### [Problem statement]
The answer must consist of each line below that holds the word "datain", copied as it stands.

(Electronics engineering source data)
┏━━

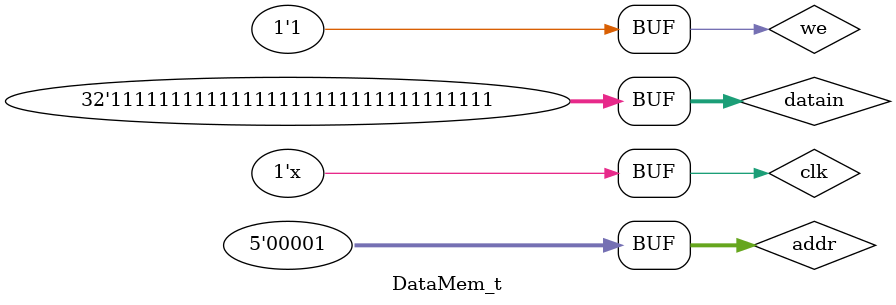
<source format=v>
`timescale 1ns / 1ps


module DataMem_t;

	// Inputs
	reg we;
	reg [4:0] addr;
	reg [31:0] datain;
	reg clk;

	// Outputs
	wire [31:0] dataout;

	// Instantiate the Unit Under Test (UUT)
	DataMem uut (
		.we(we), 
		.addr(addr), 
		.datain(datain), 
		.clk(clk), 
		.dataout(dataout)
	);

	initial begin
		// Initialize Inputs
		we = 0;
		addr = 0;
		datain = 0;
		clk = 0;

		// Wait 50 ns for global reset to finish
		#50;
        
		// Add stimulus here
		addr = 1;
		datain = 32'hffffffff;
		#50;
		we = 1;
	end
always #25 clk = ~clk;      
endmodule


</source>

┗━━

### [Solution to the exercise]
	reg [31:0] datain;
		.datain(datain), 
		datain = 0;
		datain = 32'hffffffff;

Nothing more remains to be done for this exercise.